I still find the question posed and the related rules interesting though.
Can you give the others on the card a warning for not paying attention, for it is was truly a foot fault, they would have saw it and seconded it, and not watching could be considered a courtesy violation?

I would say no you couldn't give a player a legitimate warning for not paying attention to anothers throw...sounds silly to me too.


As far as saying something before a players throw regarding a stance violation...I say yes, absolutely you should...You are simply educating them to the rules of play...or educating them to your awareness of an incorrect stance...waiting to after a throw is made to tell them they just violated seems kinda shady.
Yes, I saw the "should," however, look at F.

F. Courtesy dictates that players who smoke should not allow
their smoke to disturb other players. Smokers should extinguish their
cigarettes and carry their cigarette butts to a trash can. Disposing of
cigarette butts by dropping them on the ground is littering.

It has a "should" for not throwing your butts on the ground. It then says that disposing of butts on the ground is littering and E. says that littering is a courtesy violation.

Then look at the "should" in B.

B. Players should take care not to produce any distracting
noises or any potential visual distractions for other players who are
throwing. Examples of discourteous actions are: shouting, cursing,
freestyling, slapping course equipment, throwing out of turn, throwing
or kicking golf bags, throwing minis, and advancing on the fairway
beyond the away player. Shouting at an appropriate time to warn someone
in danger of being struck by a disc is not a violation of courtesy.

The examples given in B. are things that are certainly distractions that are called as courtesy violations, but again in this case it only says you "should" refrain from these things, but then if you do them, you can be given a courtesy violation. I use these two other cases of "shoulds" to validate the watching language of A. If some shoulds are concrete, then all of them are, that's just logical.

I do know that in the 2006 revision of the rules, in the back of the book it has a "summary of rules changes. In it it said that they changed several "shoulds" to "shalls." I agree that shoulds are not very clear. I think there shouldn't be a single "should" in the PDGA rule book for the reason of our very argument. It looks like logically you COULD say that pretty much none of the courtesy rules have any valid basis since they are pretty much all "shoulds."
A leaner, wow, I must remember that one! I think that as PDGA members we are obligated to inform others of possible violations they could potentialy make during play. without being a prick about it of course.
And I agree with Mark, most people want to play by the rules. Many times I will be playing with casual players, and they will see me do something in regards to rules, and ask why. After a brief explamation they usually say something like,"ohh, thanks amn, I didn't know that."
As far as saying something before a players throw regarding a stance violation...I say yes, absolutely you should...You are simply educating them to the rules of play...or educating them to your awareness of an incorrect stance...waiting to after a throw is made to tell them they just violated seems kinda shady.

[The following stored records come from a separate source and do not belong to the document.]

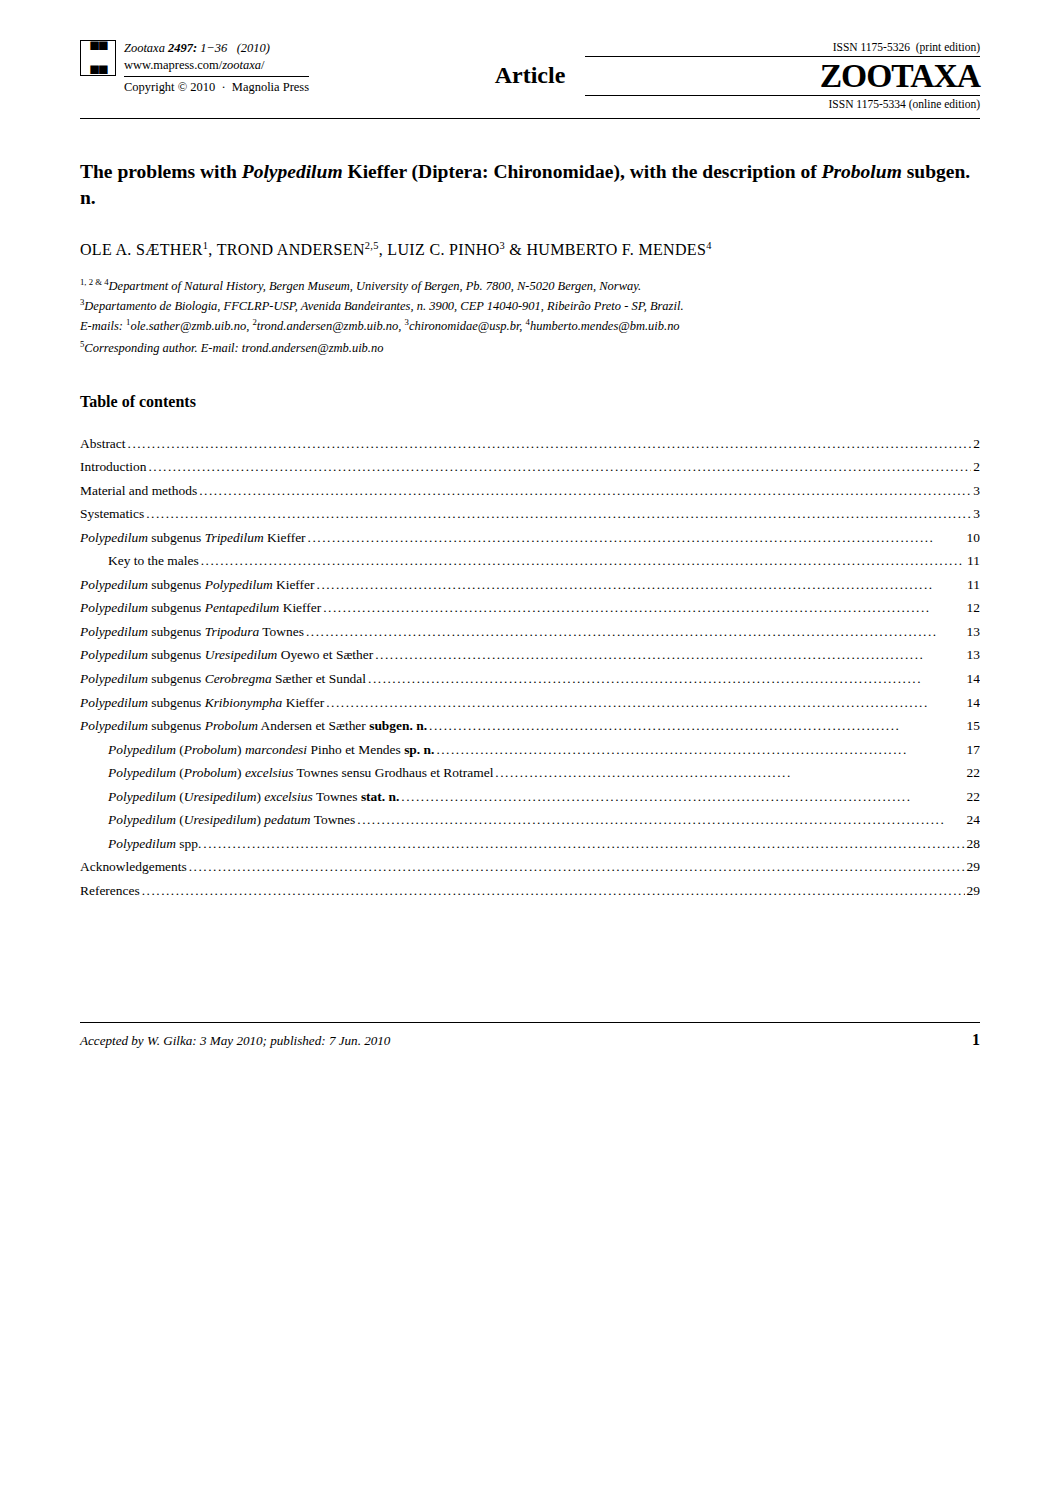■■
■■
Zootaxa 2497: 1−36 (2010)
www.mapress.com/zootaxa/
Copyright © 2010 · Magnolia Press
Article
ISSN 1175-5326 (print edition) ZOOTAXA ISSN 1175-5334 (online edition)
The problems with Polypedilum Kieffer (Diptera: Chironomidae), with the description of Probolum subgen. n.
OLE A. SÆTHER1, TROND ANDERSEN2,5, LUIZ C. PINHO3 & HUMBERTO F. MENDES4
1, 2 & 4Department of Natural History, Bergen Museum, University of Bergen, Pb. 7800, N-5020 Bergen, Norway.
3Departamento de Biologia, FFCLRP-USP, Avenida Bandeirantes, n. 3900, CEP 14040-901, Ribeirão Preto - SP, Brazil.
E-mails: 1ole.sather@zmb.uib.no, 2trond.andersen@zmb.uib.no, 3chironomidae@usp.br, 4humberto.mendes@bm.uib.no
5Corresponding author. E-mail: trond.andersen@zmb.uib.no
Table of contents
Abstract ........................................................................................................................................................................................... 2
Introduction ....................................................................................................................................................................................... 2
Material and methods ......................................................................................................................................................................... 3
Systematics ....................................................................................................................................................................................... 3
Polypedilum subgenus Tripedilum Kieffer ................................................................................................................................. 10
Key to the males ............................................................................................................................................................. 11
Polypedilum subgenus Polypedilum Kieffer ............................................................................................................................... 11
Polypedilum subgenus Pentapedilum Kieffer ............................................................................................................................. 12
Polypedilum subgenus Tripodura Townes .................................................................................................................................. 13
Polypedilum subgenus Uresipedilum Oyewo et Sæther ................................................................................................................. 13
Polypedilum subgenus Cerobregma Sæther et Sundal .................................................................................................................. 14
Polypedilum subgenus Kribionympha Kieffer ............................................................................................................................ 14
Polypedilum subgenus Probolum Andersen et Sæther subgen. n. ................................................................................................. 15
Polypedilum (Probolum) marcondesi Pinho et Mendes sp. n. ................................................................................................. 17
Polypedilum (Probolum) excelsius Townes sensu Grodhaus et Rotramel ............................................................. 22
Polypedilum (Uresipedilum) excelsius Townes stat. n. ......................................................................................................... 22
Polypedilum (Uresipedilum) pedatum Townes ......................................................................................................................... 24
Polypedilum spp. ............................................................................................................................................................. 28
Acknowledgements ........................................................................................................................................................................... 29
References ....................................................................................................................................................................................... 29
Accepted by W. Gilka: 3 May 2010; published: 7 Jun. 2010 1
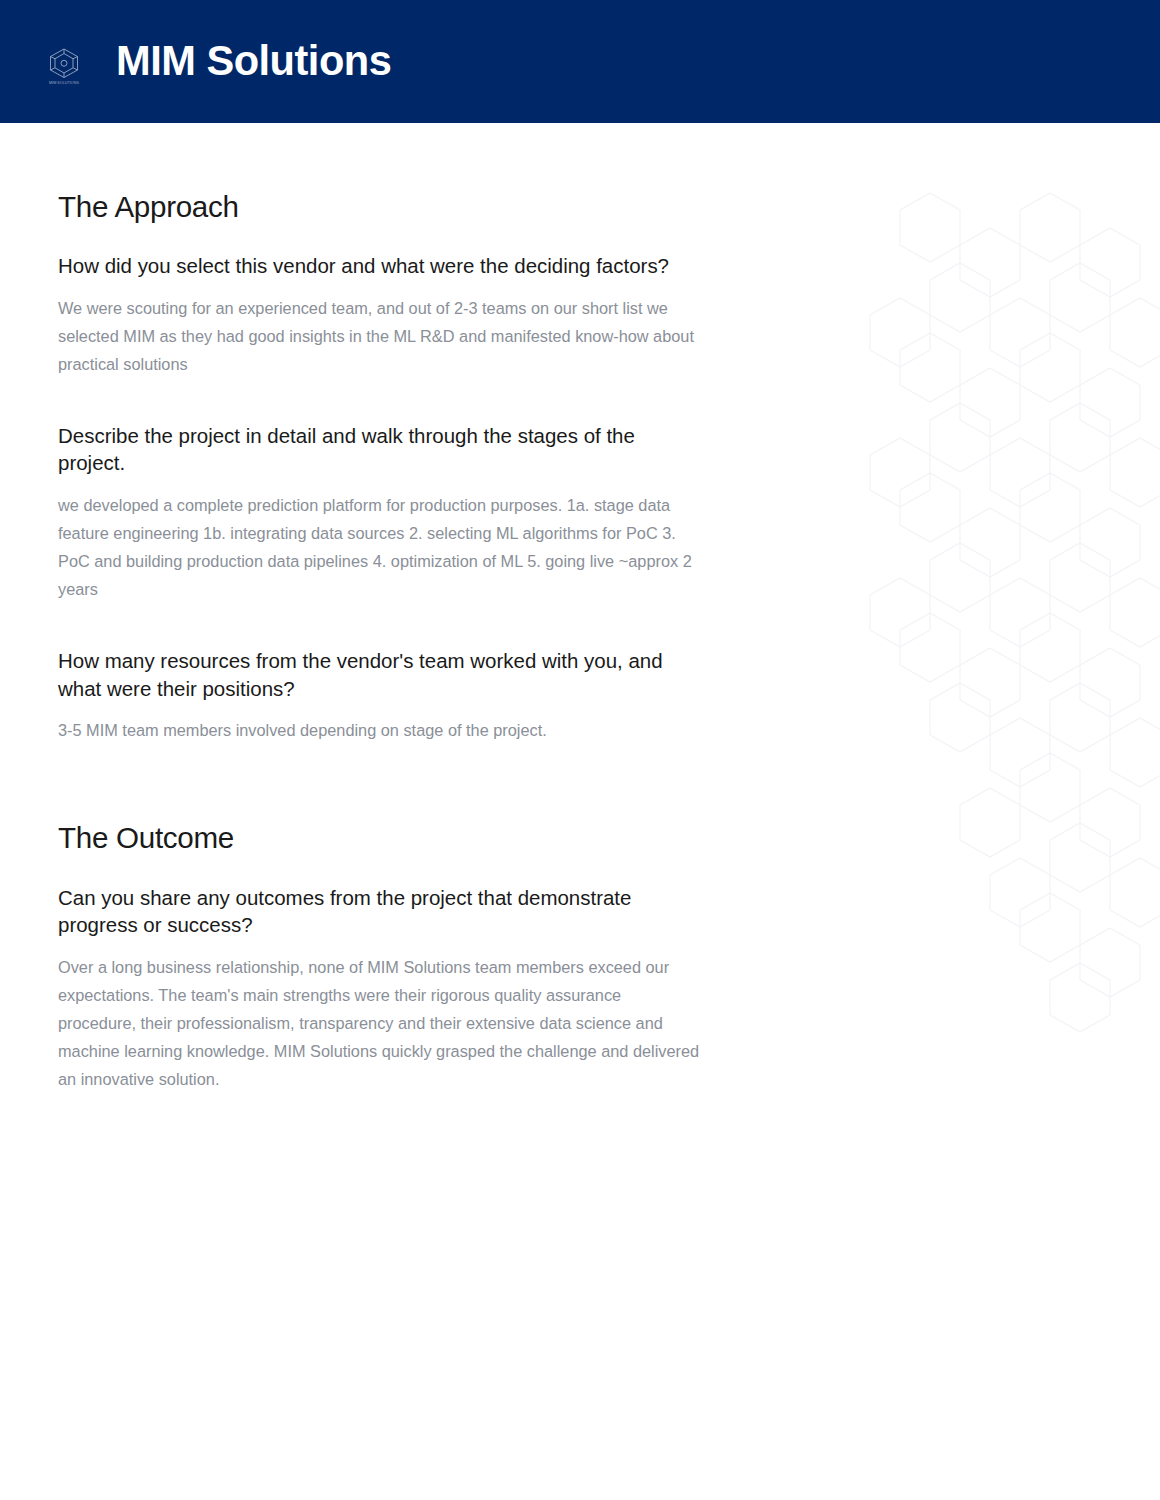MIM SOLUTIONS
MIM Solutions
The Approach
How did you select this vendor and what were the deciding factors?
We were scouting for an experienced team, and out of 2-3 teams on our short list we selected MIM as they had good insights in the ML R&D and manifested know-how about practical solutions
Describe the project in detail and walk through the stages of the project.
we developed a complete prediction platform for production purposes. 1a. stage data feature engineering 1b. integrating data sources 2. selecting ML algorithms for PoC 3. PoC and building production data pipelines 4. optimization of ML 5. going live ~approx 2 years
How many resources from the vendor's team worked with you, and what were their positions?
3-5 MIM team members involved depending on stage of the project.
The Outcome
Can you share any outcomes from the project that demonstrate progress or success?
Over a long business relationship, none of MIM Solutions team members exceed our expectations. The team's main strengths were their rigorous quality assurance procedure, their professionalism, transparency and their extensive data science and machine learning knowledge. MIM Solutions quickly grasped the challenge and delivered an innovative solution.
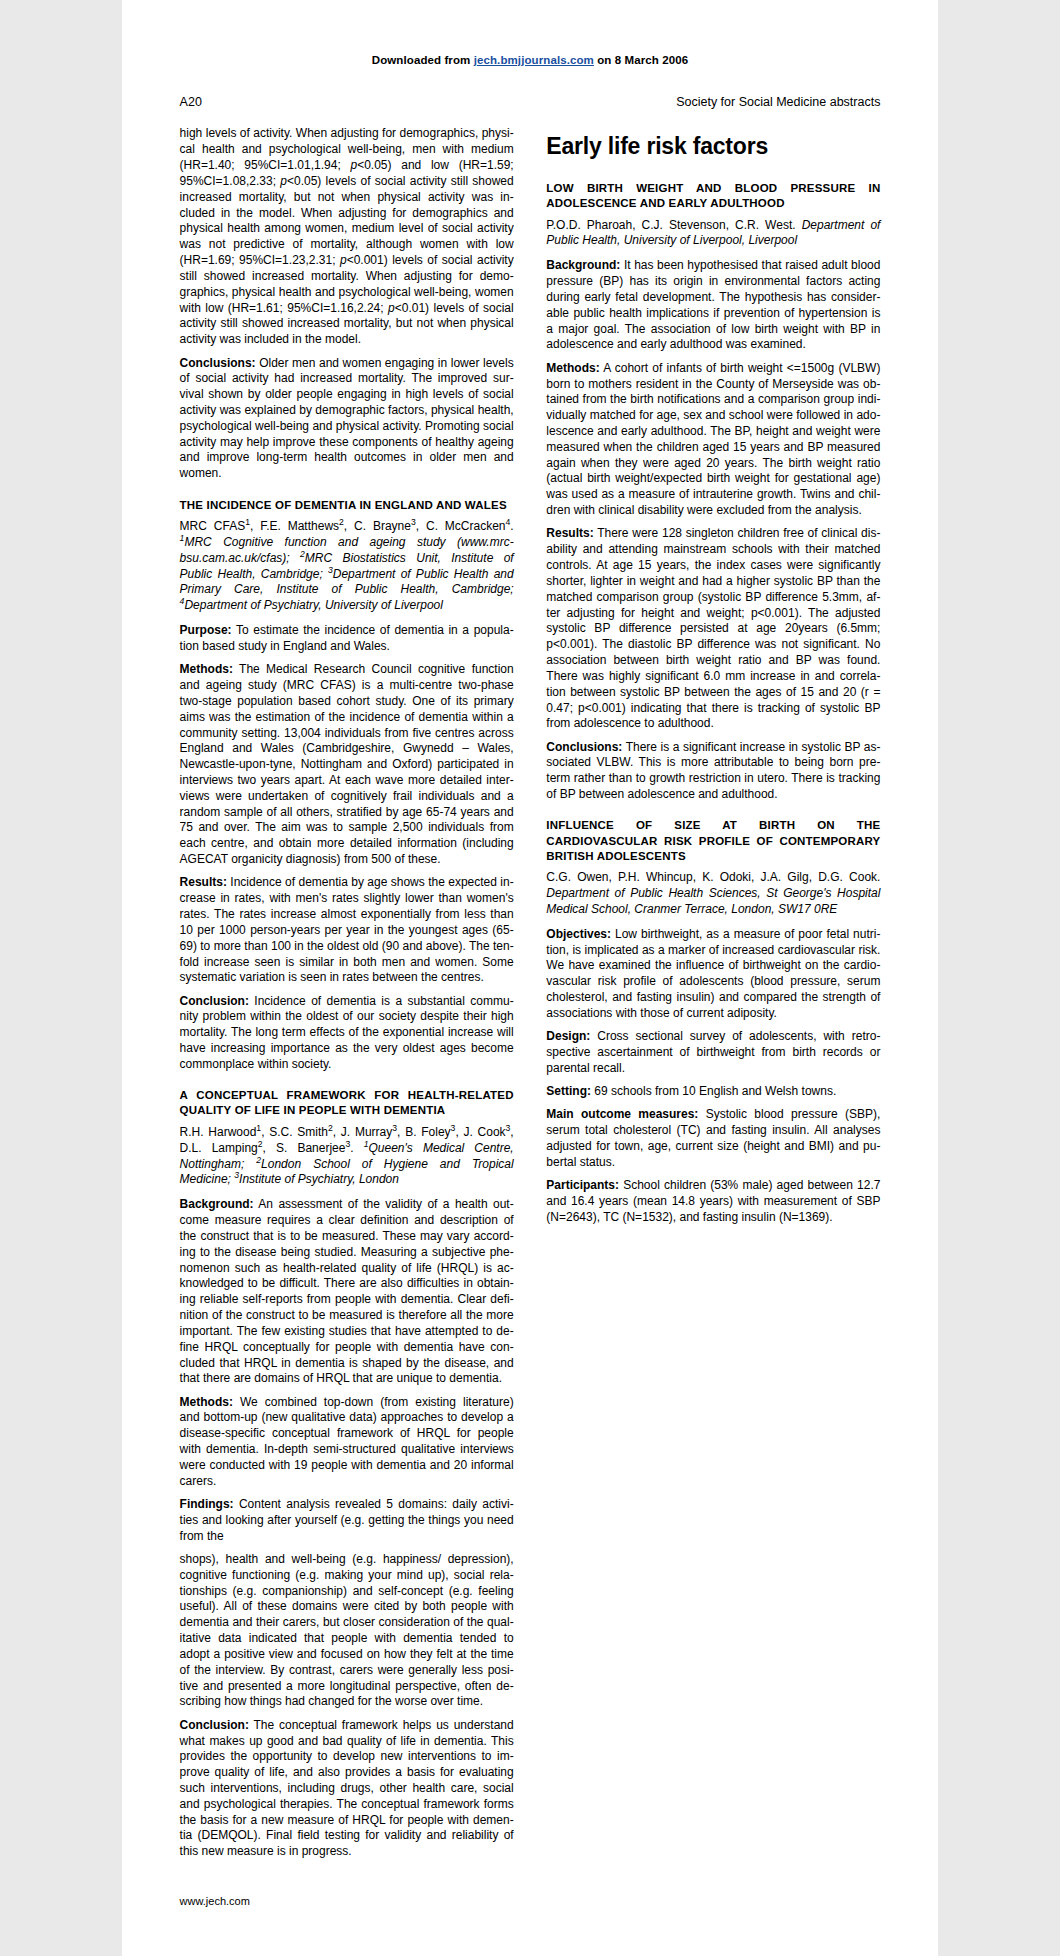Downloaded from jech.bmjjournals.com on 8 March 2006
A20 Society for Social Medicine abstracts
high levels of activity. When adjusting for demographics, physical health and psychological well-being, men with medium (HR=1.40; 95%CI=1.01,1.94; p<0.05) and low (HR=1.59; 95%CI=1.08,2.33; p<0.05) levels of social activity still showed increased mortality, but not when physical activity was included in the model. When adjusting for demographics and physical health among women, medium level of social activity was not predictive of mortality, although women with low (HR=1.69; 95%CI=1.23,2.31; p<0.001) levels of social activity still showed increased mortality. When adjusting for demographics, physical health and psychological well-being, women with low (HR=1.61; 95%CI=1.16,2.24; p<0.01) levels of social activity still showed increased mortality, but not when physical activity was included in the model.
Conclusions: Older men and women engaging in lower levels of social activity had increased mortality. The improved survival shown by older people engaging in high levels of social activity was explained by demographic factors, physical health, psychological well-being and physical activity. Promoting social activity may help improve these components of healthy ageing and improve long-term health outcomes in older men and women.
The incidence of dementia in England and Wales
MRC CFAS1, F.E. Matthews2, C. Brayne3, C. McCracken4. 1MRC Cognitive function and ageing study (www.mrc-bsu.cam.ac.uk/cfas); 2MRC Biostatistics Unit, Institute of Public Health, Cambridge; 3Department of Public Health and Primary Care, Institute of Public Health, Cambridge; 4Department of Psychiatry, University of Liverpool
Purpose: To estimate the incidence of dementia in a population based study in England and Wales.
Methods: The Medical Research Council cognitive function and ageing study (MRC CFAS) is a multi-centre two-phase two-stage population based cohort study. One of its primary aims was the estimation of the incidence of dementia within a community setting. 13,004 individuals from five centres across England and Wales (Cambridgeshire, Gwynedd – Wales, Newcastle-upon-tyne, Nottingham and Oxford) participated in interviews two years apart. At each wave more detailed interviews were undertaken of cognitively frail individuals and a random sample of all others, stratified by age 65-74 years and 75 and over. The aim was to sample 2,500 individuals from each centre, and obtain more detailed information (including AGECAT organicity diagnosis) from 500 of these.
Results: Incidence of dementia by age shows the expected increase in rates, with men's rates slightly lower than women's rates. The rates increase almost exponentially from less than 10 per 1000 person-years per year in the youngest ages (65-69) to more than 100 in the oldest old (90 and above). The ten- fold increase seen is similar in both men and women. Some systematic variation is seen in rates between the centres.
Conclusion: Incidence of dementia is a substantial community problem within the oldest of our society despite their high mortality. The long term effects of the exponential increase will have increasing importance as the very oldest ages become commonplace within society.
A conceptual framework for health-related quality of life in people with dementia
R.H. Harwood1, S.C. Smith2, J. Murray3, B. Foley3, J. Cook3, D.L. Lamping2, S. Banerjee3. 1Queen's Medical Centre, Nottingham; 2London School of Hygiene and Tropical Medicine; 3Institute of Psychiatry, London
Background: An assessment of the validity of a health outcome measure requires a clear definition and description of the construct that is to be measured. These may vary according to the disease being studied. Measuring a subjective phenomenon such as health-related quality of life (HRQL) is acknowledged to be difficult. There are also difficulties in obtaining reliable self-reports from people with dementia. Clear definition of the construct to be measured is therefore all the more important. The few existing studies that have attempted to define HRQL conceptually for people with dementia have concluded that HRQL in dementia is shaped by the disease, and that there are domains of HRQL that are unique to dementia.
Methods: We combined top-down (from existing literature) and bottom-up (new qualitative data) approaches to develop a disease-specific conceptual framework of HRQL for people with dementia. In-depth semi-structured qualitative interviews were conducted with 19 people with dementia and 20 informal carers.
Findings: Content analysis revealed 5 domains: daily activities and looking after yourself (e.g. getting the things you need from the
shops), health and well-being (e.g. happiness/ depression), cognitive functioning (e.g. making your mind up), social relationships (e.g. companionship) and self-concept (e.g. feeling useful). All of these domains were cited by both people with dementia and their carers, but closer consideration of the qualitative data indicated that people with dementia tended to adopt a positive view and focused on how they felt at the time of the interview. By contrast, carers were generally less positive and presented a more longitudinal perspective, often describing how things had changed for the worse over time.
Conclusion: The conceptual framework helps us understand what makes up good and bad quality of life in dementia. This provides the opportunity to develop new interventions to improve quality of life, and also provides a basis for evaluating such interventions, including drugs, other health care, social and psychological therapies. The conceptual framework forms the basis for a new measure of HRQL for people with dementia (DEMQOL). Final field testing for validity and reliability of this new measure is in progress.
Early life risk factors
Low birth weight and blood pressure in adolescence and early adulthood
P.O.D. Pharoah, C.J. Stevenson, C.R. West. Department of Public Health, University of Liverpool, Liverpool
Background: It has been hypothesised that raised adult blood pressure (BP) has its origin in environmental factors acting during early fetal development. The hypothesis has considerable public health implications if prevention of hypertension is a major goal. The association of low birth weight with BP in adolescence and early adulthood was examined.
Methods: A cohort of infants of birth weight <=1500g (VLBW) born to mothers resident in the County of Merseyside was obtained from the birth notifications and a comparison group individually matched for age, sex and school were followed in adolescence and early adulthood. The BP, height and weight were measured when the children aged 15 years and BP measured again when they were aged 20 years. The birth weight ratio (actual birth weight/expected birth weight for gestational age) was used as a measure of intrauterine growth. Twins and children with clinical disability were excluded from the analysis.
Results: There were 128 singleton children free of clinical disability and attending mainstream schools with their matched controls. At age 15 years, the index cases were significantly shorter, lighter in weight and had a higher systolic BP than the matched comparison group (systolic BP difference 5.3mm, after adjusting for height and weight; p<0.001). The adjusted systolic BP difference persisted at age 20years (6.5mm; p<0.001). The diastolic BP difference was not significant. No association between birth weight ratio and BP was found. There was highly significant 6.0 mm increase in and correlation between systolic BP between the ages of 15 and 20 (r = 0.47; p<0.001) indicating that there is tracking of systolic BP from adolescence to adulthood.
Conclusions: There is a significant increase in systolic BP associated VLBW. This is more attributable to being born pre-term rather than to growth restriction in utero. There is tracking of BP between adolescence and adulthood.
Influence of size at birth on the cardiovascular risk profile of contemporary British adolescents
C.G. Owen, P.H. Whincup, K. Odoki, J.A. Gilg, D.G. Cook. Department of Public Health Sciences, St George's Hospital Medical School, Cranmer Terrace, London, SW17 0RE
Objectives: Low birthweight, as a measure of poor fetal nutrition, is implicated as a marker of increased cardiovascular risk. We have examined the influence of birthweight on the cardiovascular risk profile of adolescents (blood pressure, serum cholesterol, and fasting insulin) and compared the strength of associations with those of current adiposity.
Design: Cross sectional survey of adolescents, with retrospective ascertainment of birthweight from birth records or parental recall.
Setting: 69 schools from 10 English and Welsh towns.
Main outcome measures: Systolic blood pressure (SBP), serum total cholesterol (TC) and fasting insulin. All analyses adjusted for town, age, current size (height and BMI) and pubertal status.
Participants: School children (53% male) aged between 12.7 and 16.4 years (mean 14.8 years) with measurement of SBP (N=2643), TC (N=1532), and fasting insulin (N=1369).
www.jech.com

In a way if you know someone is about to violate the rules and you say nothing...in a sense your as guilty as them.
If it wasn't for the rules saying that you needed a second, I would agree, but since you do, I believe that other players are obligated to watch, in order to second a call if necessary.

Take the example mentioned where someone was stepping to the side of their lie in the brush, and asked if it was OK to tell them that they were about to commit a foot fault. If you say something, you are jeopardizing yourself for a courtesy violation for talking while the player was starting to throw. If it was just you watching the other player, and you let them throw, even if you did call a foot fault, if there was no one else around to second, then it would not make any difference at all.